═════ Selected extract ═════

It's the kind of compact, evolving risk-reward structure that Nitrome - a veteran of the rise of Flash in the early noughties - is famous for, and it's backed up by some typically lavish yet comprehensible art. The backdrops aren't a feast on par with, say, Hollow Knight, but they're packed with cosy details and easy to read, each asset designed and placed according to an invisible grid that is just perceptible enough to sink into muscle memory. Bomb Chicken herself is immediately adorable, from her flailing attempts at flight to the way she swells up and bursts with a scandalised cluck when you waddle into something lethal.
While somewhat brief for the price ($15 or £12) and lacking secondary features like multiplayer, Bomb Chicken makes a terrific on-the-go game. Each of the 29 stages boils down into five or six individual sections that take seconds to beat once you've worked out the solution. They're book-ended by elevators that whisk you away to a sort of fast food shrine, where a menacing chicken idol booms about conquering the world via the addictive properties of hot blue sauce. Here you'll trade in the gems you've collected to increase the number of continues available per level.

═════ Task input ═════

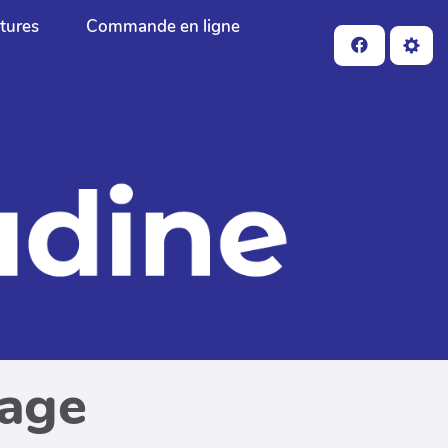
ctures
Commande en ligne
page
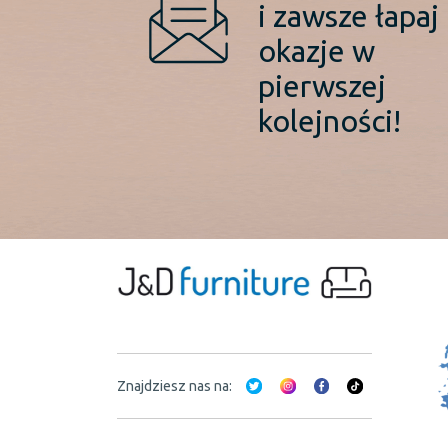
i zawsze łapaj
okazje w
pierwszej
kolejności!
Znajdziesz nas na:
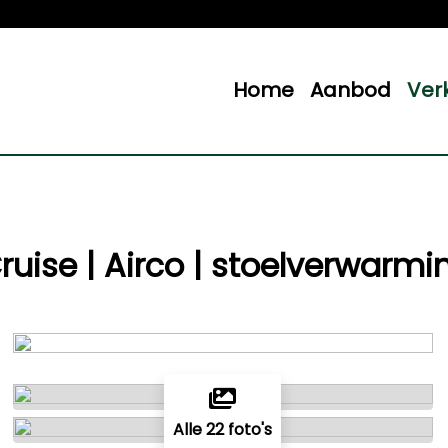
Home
Aanbod
Ver
ruise | Airco | stoelverwarmi
Alle 22 foto's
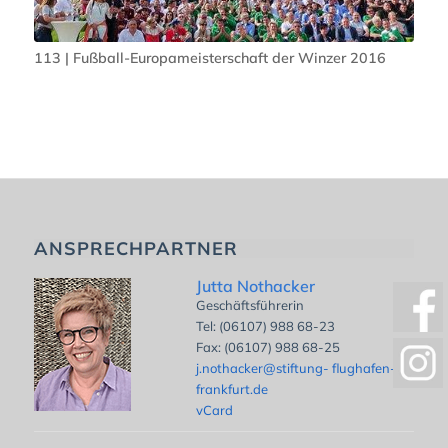
113 | Fußball-Europameisterschaft der Winzer 2016
ANSPRECHPARTNER
Jutta Nothacker
Geschäftsführerin
Tel: (06107) 988 68-23
Fax: (06107) 988 68-25
j.nothacker@stiftung- flughafen-
frankfurt.de
vCard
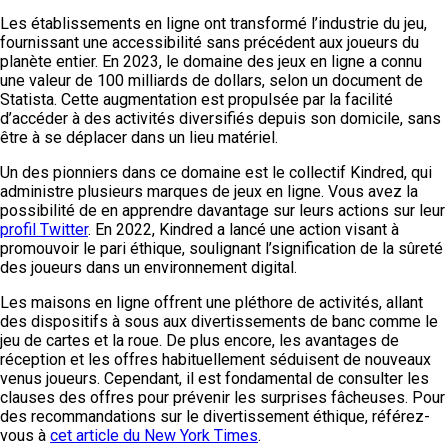
Les établissements en ligne ont transformé l’industrie du jeu,
fournissant une accessibilité sans précédent aux joueurs du
planète entier. En 2023, le domaine des jeux en ligne a connu
une valeur de 100 milliards de dollars, selon un document de
Statista. Cette augmentation est propulsée par la facilité
d’accéder à des activités diversifiés depuis son domicile, sans
être à se déplacer dans un lieu matériel.
Un des pionniers dans ce domaine est le collectif Kindred, qui
administre plusieurs marques de jeux en ligne. Vous avez la
possibilité de en apprendre davantage sur leurs actions sur leur
profil Twitter
. En 2022, Kindred a lancé une action visant à
promouvoir le pari éthique, soulignant l’signification de la sûreté
des joueurs dans un environnement digital.
Les maisons en ligne offrent une pléthore de activités, allant
des dispositifs à sous aux divertissements de banc comme le
jeu de cartes et la roue. De plus encore, les avantages de
réception et les offres habituellement séduisent de nouveaux
venus joueurs. Cependant, il est fondamental de consulter les
clauses des offres pour prévenir les surprises fâcheuses. Pour
des recommandations sur le divertissement éthique, référez-
vous à
cet article du New York Times
.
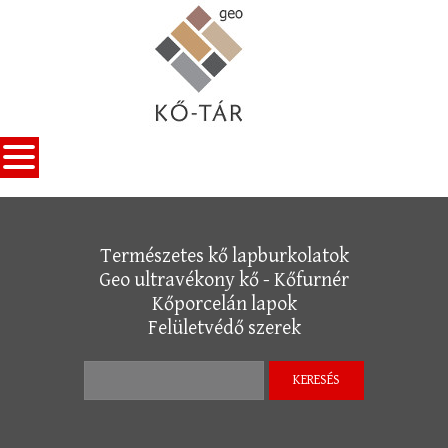
Skip to navigation
Ugrás a tartalomra
Természetes kő lapburkolatok
Geo ultravékony kő - Kőfurnér
Kőporcelán lapok
Felületvédő szerek
Keresés űrlap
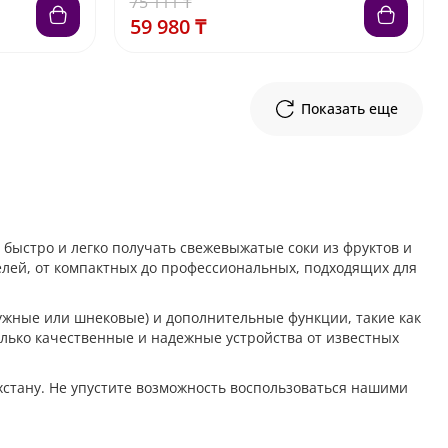
75 111 ₸
59 980 ₸
Показать еще
быстро и легко получать свежевыжатые соки из фруктов и
лей, от компактных до профессиональных, подходящих для
жные или шнековые) и дополнительные функции, такие как
олько качественные и надежные устройства от известных
хстану. Не упустите возможность воспользоваться нашими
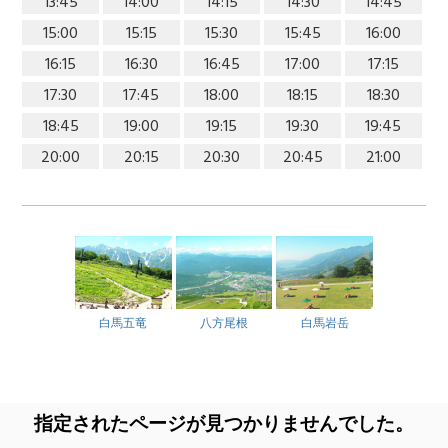
13:45
14:00
14:15
14:30
14:45
15:00
15:15
15:30
15:45
16:00
16:15
16:30
16:45
17:00
17:15
17:30
17:45
18:00
18:15
18:30
18:45
19:00
19:15
19:30
19:45
20:00
20:15
20:30
20:45
21:00
白馬五竜
八方尾根
白馬岩岳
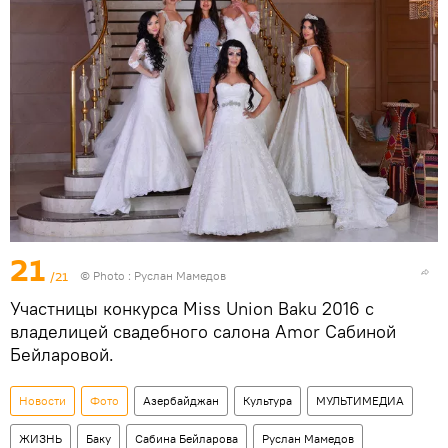
21
/21
© Photo : Руслан Мамедов
Участницы конкурса Miss Union Baku 2016 с
владелицей свадебного салона Amor Сабиной
Бейларовой.
Новости
Фото
Азербайджан
Культура
МУЛЬТИМЕДИА
ЖИЗНЬ
Баку
Сабина Бейларова
Руслан Мамедов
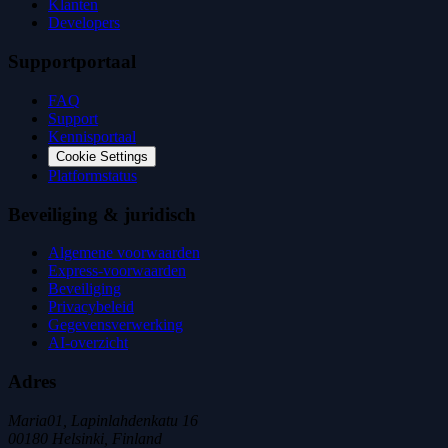
Klanten
Developers
Supportportaal
FAQ
Support
Kennisportaal
Cookie Settings
Platformstatus
Beveiliging & juridisch
Algemene voorwaarden
Express-voorwaarden
Beveiliging
Privacybeleid
Gegevensverwerking
AI-overzicht
Adres
Maria01, Lapinlahdenkatu 16
00180 Helsinki, Finland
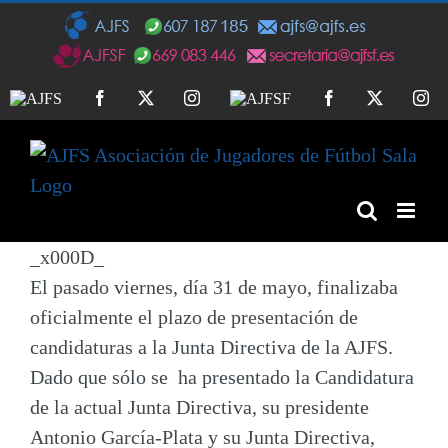
Saltar
al
contenido
AJFS
Facebook
Twitter
Instagram
AJFSF
Facebook
Twitter
In
_x000D_
El pasado viernes, día 31 de mayo, finalizaba
oficialmente el plazo de presentación de
candidaturas a la Junta Directiva de la AJFS.
Dado que sólo se ha presentado la Candidatura
de la actual Junta Directiva, su presidente
Antonio García-Plata y su Junta Directiva
,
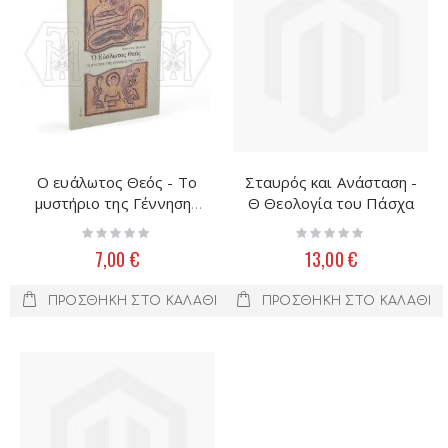
Ο ευάλωτος Θεός - Το
Σταυρός και Ανάσταση -
μυστήριο της Γέννησης
Θ Θεολογία του Πάσχα
του Σωτήρα
Rating:
Rating:
0%
0%
7,00 €
13,00 €
ΠΡΟΣΘΉΚΗ ΣΤΟ ΚΑΛΆΘΙ
ΠΡΟΣΘΉΚΗ ΣΤΟ ΚΑΛΆΘΙ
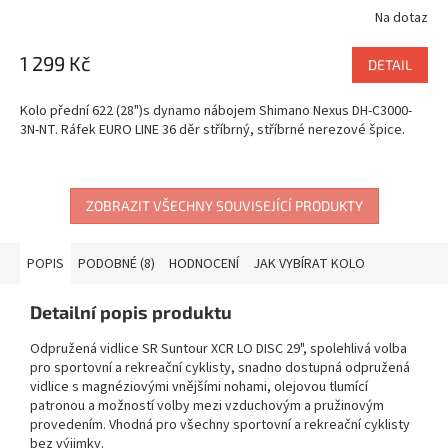
Na dotaz
1 299 Kč
DETAIL
Kolo přední 622 (28")s dynamo nábojem Shimano Nexus DH-C3000-
3N-NT. Ráfek EURO LINE 36 děr stříbrný, stříbrné nerezové špice.
ZOBRAZIT VŠECHNY SOUVISEJÍCÍ PRODUKTY
POPIS
PODOBNÉ (8)
HODNOCENÍ
JAK VYBÍRAT KOLO
Detailní popis produktu
Odpružená vidlice SR Suntour XCR LO DISC 29", spolehlivá volba
pro sportovní a rekreační cyklisty, snadno dostupná odpružená
vidlice s magnéziovými vnějšími nohami, olejovou tlumící
patronou a možností volby mezi vzduchovým a pružinovým
provedením. Vhodná pro všechny sportovní a rekreační cyklisty
bez výjimky.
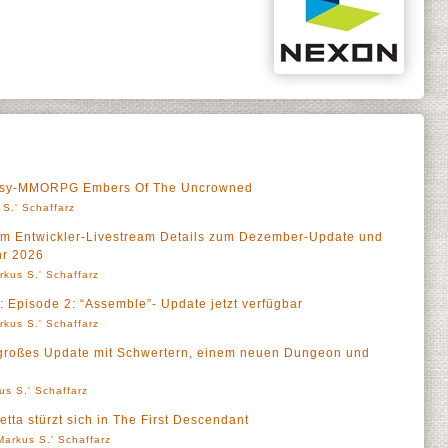
tasy-MMORPG Embers Of The Uncrowned
 S.' Schaffarz
 im Entwickler-Livestream Details zum Dezember-Update und
hr 2026
rkus S.' Schaffarz
: Episode 2: “Assemble”- Update jetzt verfügbar
rkus S.' Schaffarz
t großes Update mit Schwertern, einem neuen Dungeon und
us S.' Schaffarz
tta stürzt sich in The First Descendant
Markus S.' Schaffarz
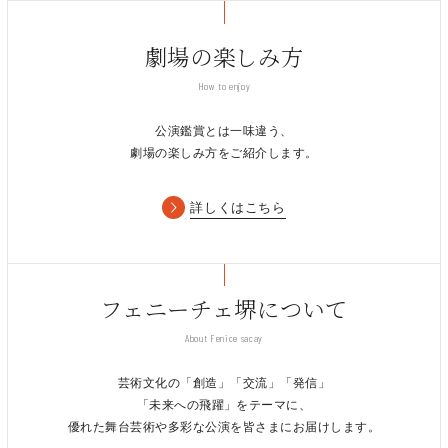
劇場の楽しみ方
How to enjoy
公演鑑賞とは一味違う、
劇場の楽しみ方をご紹介します。
詳しくはこちら
フェニーチェ堺について
About Fenice sacay
芸術文化の「創造」「交流」「発信」
「未来への飛躍」をテーマに、
優れた舞台芸術や多彩な公演を皆さまにお届けします。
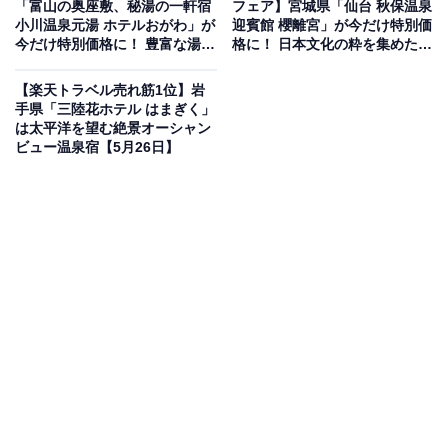
す。
「富山の奥座敷、秘湯の一軒宿
フェア】宮城県「仙台 秋保温泉
小川温泉元湯 ホテルおがわ」が
迎賓館 櫻離宮」が今だけ特別価
今だけ特別価格に！ 豊富な湯量
格に！ 日本文化の粋を集めた最
を誇る秘湯の一軒宿【5月27
高級数寄屋造りの離れ宿【5月
日】
27日】
【楽天トラベル売れ筋1位】岩
手県「三陸花ホテル はまぎく」
は太平洋を望む絶景オーシャン
楽天トラベルでホテルを見る
ビュー温泉宿【5月26日】
この宿泊施設のおすすめポイントは？
下呂温泉にある「下呂温泉 ホテルくさかべアルメリア」
は、温泉街の夜景や大自然を見渡す総ヒノキ造りの大展
望露天風呂が自慢の宿。化粧水のような肌触りの名湯を
堪能できます。夕食は寿司やシュラスコなど和洋中50種
以上が並ぶディナーバイキングで、飲み放題とともに味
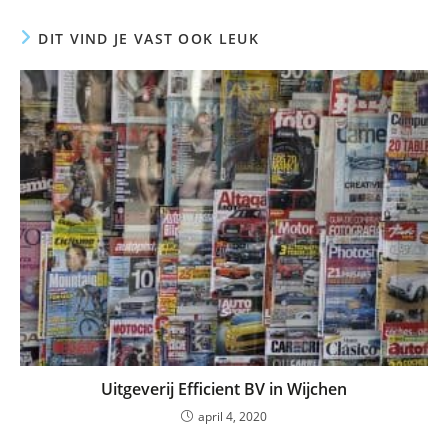
DIT VIND JE VAST OOK LEUK
Uitgeverij Efficient BV in Wijchen
april 4, 2020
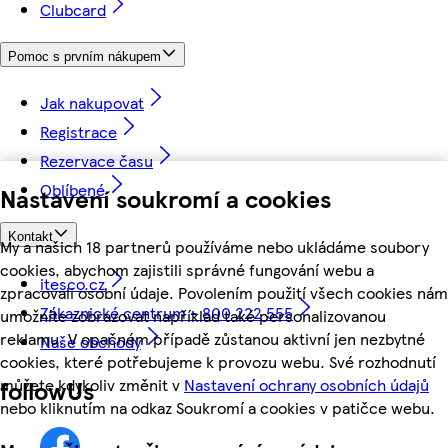
Clubcard
Pomoc s prvním nákupem
Jak nakupovat
Registrace
Rezervace času
Oblíbené
Nastavení soukromí a cookies
Kontakt
My a našich 18 partnerů používáme nebo ukládáme soubory
cookies, abychom zajistili správné fungování webu a
itesco.cz
zpracovali osobní údaje. Povolením použití všech cookies nám
Zákaznické centrum - 800 222 555
umožníte zobrazovat například také personalizovanou
reklamu. V opačném případě zůstanou aktivní jen nezbytné
Naše obchody
cookies, které potřebujeme k provozu webu. Své rozhodnutí
můžete kdykoliv změnit v
Nastavení ochrany osobních údajů
followUs
nebo kliknutím na odkaz Soukromí a cookies v patičce webu.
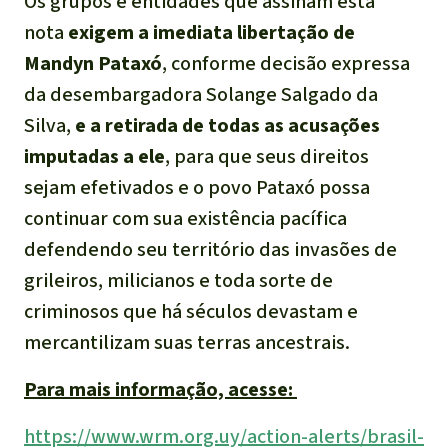
Os grupos e entidades que assinam esta
nota
exigem a imediata libertação de
Mandyn Pataxó
, conforme decisão expressa
da desembargadora Solange Salgado da
Silva,
e a retirada de todas as acusações
imputadas a ele
, para que seus direitos
sejam efetivados e o povo Pataxó possa
continuar com sua existência pacífica
defendendo seu território das invasões de
grileiros, milicianos e toda sorte de
criminosos que há séculos devastam e
mercantilizam suas terras ancestrais.
Para mais informação, acesse:
https://www.wrm.org.uy/action-alerts/brasil-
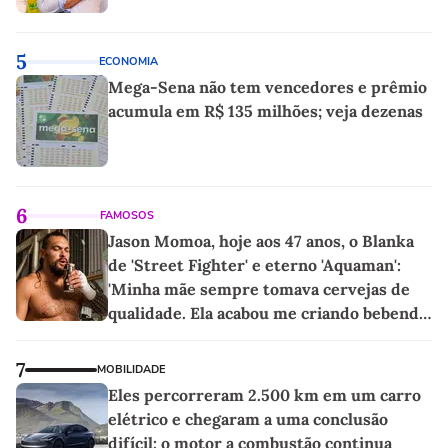
5
ECONOMIA
Mega-Sena não tem vencedores e prêmio
acumula em R$ 135 milhões; veja dezenas
6
FAMOSOS
Jason Momoa, hoje aos 47 anos, o Blanka
de 'Street Fighter' e eterno 'Aquaman':
'Minha mãe sempre tomava cervejas de
qualidade. Ela acabou me criando bebendo
as melhores'
7
MOBILIDADE
Eles percorreram 2.500 km em um carro
elétrico e chegaram a uma conclusão
difícil: o motor a combustão continua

═════

Exercise tasks:
1) Write out the records word for word, starting at the first line of the records and ending at the line that contains "Alle 22 foto's", with both of those lines included. Leave the pictures out.
2) Continue the Bomb Chicken review from its last sentence onward.

Set of answers:
1)
ctures
Commande en ligne
page
i zawsze łapaj
okazje w
pierwszej
kolejności!
Znajdziesz nas na:
Home
Aanbod
Ver
ruise | Airco | stoelverwarmi
Alle 22 foto's

2)
The game's use of lives can be frustrating towards the finish, but is quite gentle by throwback platformer standards. It retains progress such as unlocked doors or gems collected once you've passed through the area in question, which eases the (frequent) pain of running out of continues and starting a level from scratch. You can also dip back into chapters from the pause screen to scoop up any gems you've missed, many tucked away in extra-hazardous treasure rooms screened by crumbling walls.
When not leveraging the likes of Spelunky, Bomb Chicken digs into the same vein of meat industry satire as the venerable Oddworld series, though with rather less ferocity. There are greasy product showrooms, spotlit adboards and a population of gloomy slaughterhouse workers in novelty promotional hats - some of them found comatose after gorging on the product, or bashing away at touchscreen games on their breaks in one of Nitrome's trademark shows of self-referentiality. It makes an apt theme for a game you could liken to a box of chicken nuggets, flavourful and moreish but designed as much for convenience as nutrition. There are better platformers on the Switch, but anybody looking for a moderately inventive, accomplished time-waster with a certain darkness at its core might want to sink their teeth into this.